Machine’s cocktail program from Violet Hour vet Aneka Saxon also colors outside the lines, offering drinks that often tap into culinary techniques and incorporate unusual ingredients and presentations. Of the 70 or so cocktails Saxon originally created, only 20 made the cut and were deemed unique enough to warrant placement on Machine’s menu. There’s the Caged and Infused, a gin drink infused with butterfly-pea flower tea and topped with a crème de violette-flavored hard candy cage. A mini toy hammer helps to break it open. The Caged Old Fashioned takes a similar approach although with an Angostura-caramel molded sugar garnish on top.

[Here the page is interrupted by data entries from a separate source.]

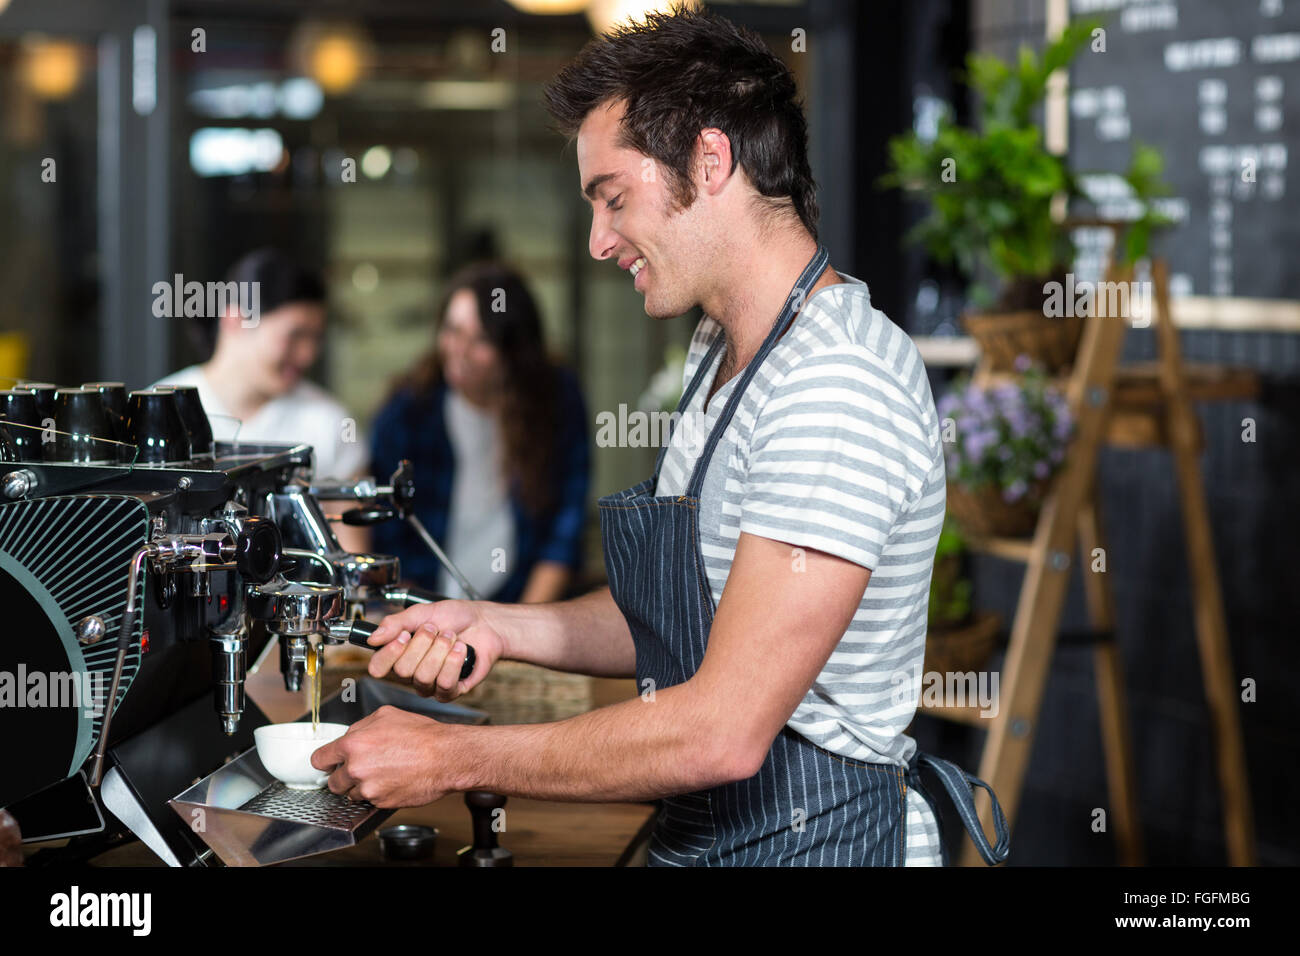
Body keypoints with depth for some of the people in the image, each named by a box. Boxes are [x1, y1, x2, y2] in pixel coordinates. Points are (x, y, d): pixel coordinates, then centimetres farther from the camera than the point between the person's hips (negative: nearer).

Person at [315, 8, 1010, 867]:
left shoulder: (840, 385, -24)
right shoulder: (723, 356, 9)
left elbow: (725, 730, -27)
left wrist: (453, 758, -20)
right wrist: (498, 629, 0)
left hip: (810, 840, -9)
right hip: (699, 830, 9)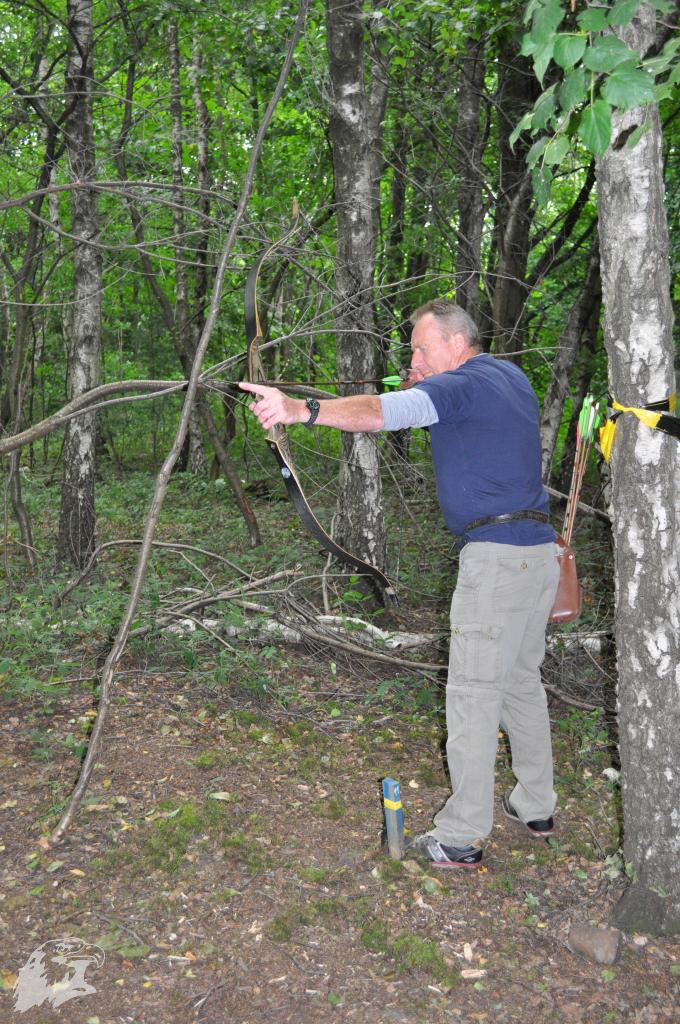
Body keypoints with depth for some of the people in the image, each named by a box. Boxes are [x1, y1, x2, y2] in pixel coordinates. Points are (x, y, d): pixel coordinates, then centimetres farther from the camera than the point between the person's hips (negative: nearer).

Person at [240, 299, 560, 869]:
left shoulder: (462, 384, -12)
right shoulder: (511, 377, 17)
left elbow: (383, 411, -29)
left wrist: (302, 410, -41)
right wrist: (427, 387, 19)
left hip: (497, 554, -10)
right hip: (539, 549, 10)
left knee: (473, 693, -4)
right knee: (522, 681, 19)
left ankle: (462, 837, 3)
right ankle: (535, 807, 30)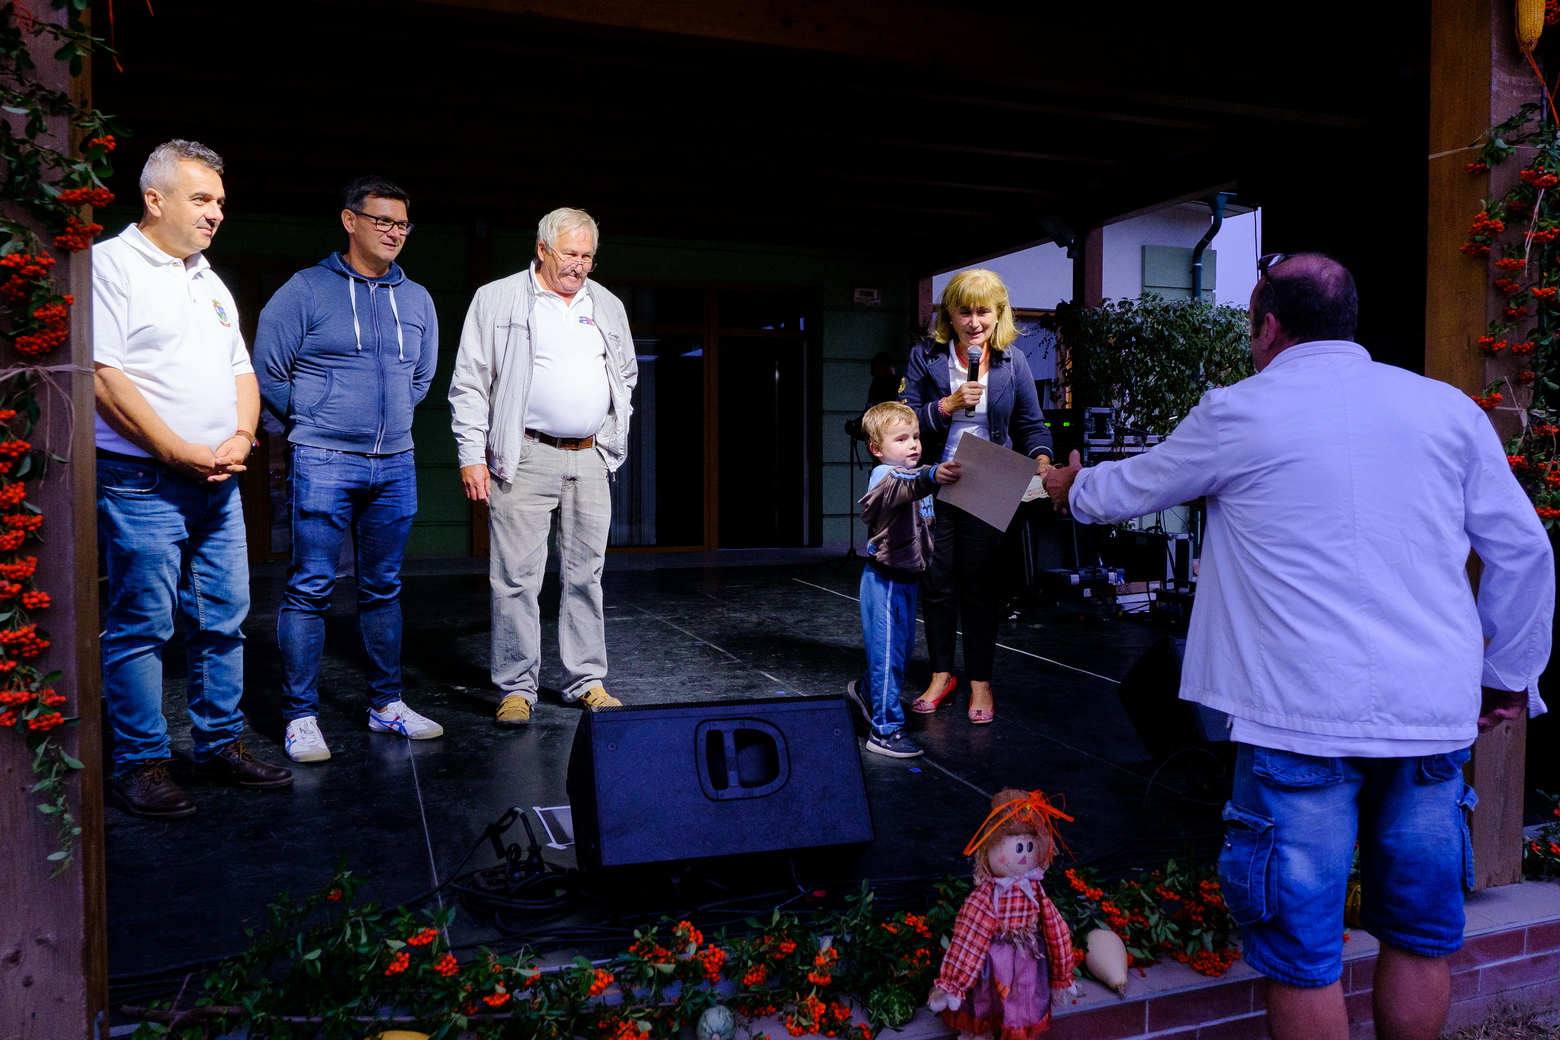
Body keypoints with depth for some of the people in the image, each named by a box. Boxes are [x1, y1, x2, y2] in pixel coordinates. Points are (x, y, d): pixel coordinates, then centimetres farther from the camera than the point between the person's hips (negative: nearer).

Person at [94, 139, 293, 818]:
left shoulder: (210, 282, 19)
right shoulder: (110, 264, -5)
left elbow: (241, 371, 19)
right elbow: (103, 375, -14)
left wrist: (241, 438, -1)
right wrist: (183, 453, -15)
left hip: (218, 483, 8)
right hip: (141, 482, -7)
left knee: (223, 620, 11)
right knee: (140, 627, -1)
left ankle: (220, 745, 22)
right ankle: (140, 764, 10)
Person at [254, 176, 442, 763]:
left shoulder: (416, 300, 12)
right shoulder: (306, 290, -3)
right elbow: (268, 372, 0)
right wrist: (310, 425, 8)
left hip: (394, 465, 5)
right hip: (323, 464, -4)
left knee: (383, 588, 11)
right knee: (311, 588, -4)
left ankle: (387, 704, 21)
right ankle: (300, 716, 4)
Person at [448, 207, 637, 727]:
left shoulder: (608, 306, 15)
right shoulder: (497, 299, 1)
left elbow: (627, 375, 26)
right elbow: (469, 384, -1)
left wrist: (612, 434, 15)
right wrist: (472, 456, -8)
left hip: (590, 459, 4)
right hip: (524, 459, -4)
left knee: (585, 575, 8)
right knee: (517, 577, -4)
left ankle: (586, 681, 18)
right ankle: (516, 688, 7)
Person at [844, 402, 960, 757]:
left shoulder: (912, 474, 13)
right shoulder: (884, 475, -18)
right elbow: (904, 487, -43)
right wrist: (931, 477, -62)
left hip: (906, 578, 10)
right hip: (886, 579, -10)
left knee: (902, 646, 21)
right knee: (887, 651, -5)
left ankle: (866, 691, 43)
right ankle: (885, 730, 3)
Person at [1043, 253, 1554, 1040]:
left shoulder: (1239, 414, -2)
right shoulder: (1448, 407, 7)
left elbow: (1132, 487, 13)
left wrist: (1073, 488, 35)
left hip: (1304, 715, -4)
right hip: (1436, 711, 5)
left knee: (1303, 954, 7)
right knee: (1421, 937, 19)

The restaurant’s floral program works its way into the cocktails, too, with frozen flowers appearing in some of the ice cubes, such as in the fortified-wine-based Ice Sage. Communal cocktails have a playful streak with vessels ranging from a giraffe pitcher to a diamond-shaped carafe. “There is an overabundance of stern and serious cocktail bars in the world,” says Saxon. “I’m looking for an experience—either a combination of flavors and aromas that I didn’t expect or some aspect that is going to cause me to stand back and be surprised and delighted.”

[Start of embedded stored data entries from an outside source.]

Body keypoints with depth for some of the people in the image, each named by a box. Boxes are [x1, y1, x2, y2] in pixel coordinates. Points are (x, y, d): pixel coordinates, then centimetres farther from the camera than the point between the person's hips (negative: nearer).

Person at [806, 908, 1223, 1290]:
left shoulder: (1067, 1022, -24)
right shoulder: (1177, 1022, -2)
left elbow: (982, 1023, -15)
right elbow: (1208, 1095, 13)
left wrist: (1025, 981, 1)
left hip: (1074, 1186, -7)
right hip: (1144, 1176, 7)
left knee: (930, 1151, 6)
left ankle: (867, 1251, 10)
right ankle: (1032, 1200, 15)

There was a similar mindset when it came to the design of the 110-seat Machine, a process Galati and Jordan ended up taking on themselves to create their exact vision of juxtapositions for the two-room space. The front area, which includes an expansive marble-topped bar, high-top tables and the aforementioned florist shop, leans toward light with its white walls, wraparound floor-to-ceiling windows and fantastical art installation behind the bar. The main dining room favors the dark side with richly grained wood-topped tables, midnight blue chairs and subdued lighting. Large red Japanese maples add pops of color to the space. A slightly raised semi-private room is set off with dramatic futuristic light fixtures. It is slated to be the scene of some yet-to-be-disclosed live performances in the coming months. And at any moment the 105-seat patio will make its debut, offering an equally thought-provoking, botanicals-infused aesthetic of its own.
But no matter where you sit, don’t get too attached to your surroundings. “We’re going to change up a lot of the design elements,” says Jordan. “We can’t sit idle for too long.” We’d expect nothing less.